La reacción de los pueblos frente al extractivismo, hacia una transición justa y popular
Las comunidades se oponen a estos modelos de “maldesarrollo”, como también dicen Svampa y Viale, y demandan justicia ambiental y exigen la participación en la toma de decisiones respecto del uso del territorio como una deuda democrática. Lo que pasó en Chubut da cuenta del intento extremo de la elite política por imponer estos megaproyectos en formas que desafían los canales democráticos. Lo mismo se ve en los esfuerzos para no limitar el uso de agrotóxicos que hace al paquete tecnológico del agronegocio, cuya expansión nos llevó a ser el país con mayor carga per cápita promedio de litros de agrotóxicos utilizados.
La creciente lucha por poner freno a las fumigaciones, en cada vez más localidades de diferentes puntos del país, en muchos casos ha llevado a la judicialización de estos conflictos. En otros, se dan disputas por el ordenamiento territorial local para generar zonas de resguardo del uso de venenos mediante ordenanzas municipales.
Pero, en muchos casos, estas ordenanzas que proponen las comunidades no prosperan o se terminan imponiendo ordenanzas afines al agronegocio, organizadas en torno al discurso de las Buenas Prácticas Agrícolas que tiende a minimizar los impactos sobre los efectos letales de los agrotóxicos.
Estas ordenanzas son aprobadas a espaldas del pueblo, en los tiempos y formas que exigen los poderes económicos concentrados y sin respetar los canales democráticos. En Tandil, por ejemplo, fue aprobada en una sesión extraordinaria en diciembre pasado con custodia policial una ordenanza muy cuestionada por la población porque disminuye las distancias que hasta entonces garantiza una medida cautelar.
Otro ejemplo de cómo se imponen estos modelos extractivos y cómo reaccionan las comunidades se vio en el rechazo a la explotación petrolera offshore frente a las costas bonaerenses. Se transformó en el Atlanticazo, muestra de organización social y de que no queremos los costos de que se extienda la frontera petrolera hacia el mar.
Por todo esto, uno de los grandes dilemas a los que nos enfrentamos en la actualidad es poner en el centro de las preocupaciones del Estado la garantía de los derechos humanos en toda su dimensión. Que las metas de la economía estén al servicio de una economía de cuidados. Que se priorice la salud ambiental, entendiendo a los seres humanos como parte de ese ambiente, y que permita una verdadera transición energética justa y popular acorde a los desafíos que impone la crisis climática a nivel planetario.
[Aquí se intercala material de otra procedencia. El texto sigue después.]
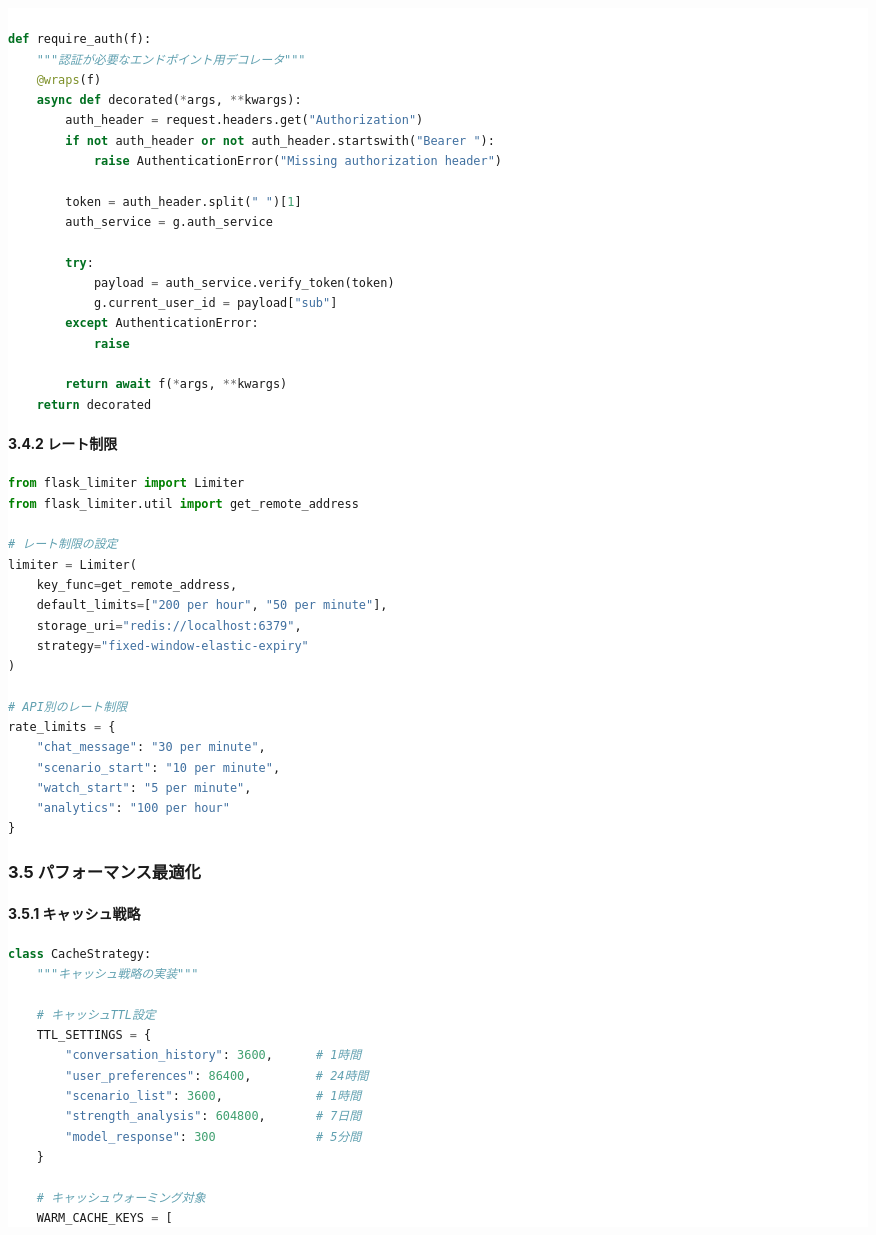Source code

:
 ```python

def require_auth(f):
    """認証が必要なエンドポイント用デコレータ"""
    @wraps(f)
    async def decorated(*args, **kwargs):
        auth_header = request.headers.get("Authorization")
        if not auth_header or not auth_header.startswith("Bearer "):
            raise AuthenticationError("Missing authorization header")
        
        token = auth_header.split(" ")[1]
        auth_service = g.auth_service
        
        try:
            payload = auth_service.verify_token(token)
            g.current_user_id = payload["sub"]
        except AuthenticationError:
            raise
        
        return await f(*args, **kwargs)
    return decorated
```

#### 3.4.2 レート制限

```python
from flask_limiter import Limiter
from flask_limiter.util import get_remote_address

# レート制限の設定
limiter = Limiter(
    key_func=get_remote_address,
    default_limits=["200 per hour", "50 per minute"],
    storage_uri="redis://localhost:6379",
    strategy="fixed-window-elastic-expiry"
)

# API別のレート制限
rate_limits = {
    "chat_message": "30 per minute",
    "scenario_start": "10 per minute",
    "watch_start": "5 per minute",
    "analytics": "100 per hour"
}
```

### 3.5 パフォーマンス最適化

#### 3.5.1 キャッシュ戦略

```python
class CacheStrategy:
    """キャッシュ戦略の実装"""
    
    # キャッシュTTL設定
    TTL_SETTINGS = {
        "conversation_history": 3600,      # 1時間
        "user_preferences": 86400,         # 24時間
        "scenario_list": 3600,             # 1時間
        "strength_analysis": 604800,       # 7日間
        "model_response": 300              # 5分間
    }
    
    # キャッシュウォーミング対象
    WARM_CACHE_KEYS = [
```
No es el momento de seguir gastando recursos y renovando los negocios vinculados a actividades que ya mostraron sus consecuencias terriblemente dañinas, sino que es el momento para realmente desafiar la política y pensar en alternativas económicas que nos generen una mayor diversificación, que sean intensivas en el trabajo humano y que garantice realmente el bienestar de la gente, en lugar de seguir abonando a ese imaginario “eldoradista” del desarrollo.
Tenemos muchos ejemplos de organización popular que emergen desde los territorios, mostrando por dónde pueden venir las bases y las semillas de esas alternativas civilizatorias. Es tiempo de que los políticos, las políticas, las organizaciones políticas estén a la altura de estos desafíos que impone este presente de colapso civilizatorio y que se generen propuestas realmente alternativas para avanzar hacia un modelo de buen vivir, como dicen los pueblos originarios. Es necesario un verdadero diálogo para salir de estas trampas del extractivismo.
Virginia Toledo. Licenciada en Relaciones Internacionales (UNICEN), doctora en Ciencias Sociales (UBA), diploma superior en Estudios Sociales Agrarios (FLACSO), investigadora asistente del CONICET e integrante de la Red de Cátedras Libres de Soberanía Alimentaria.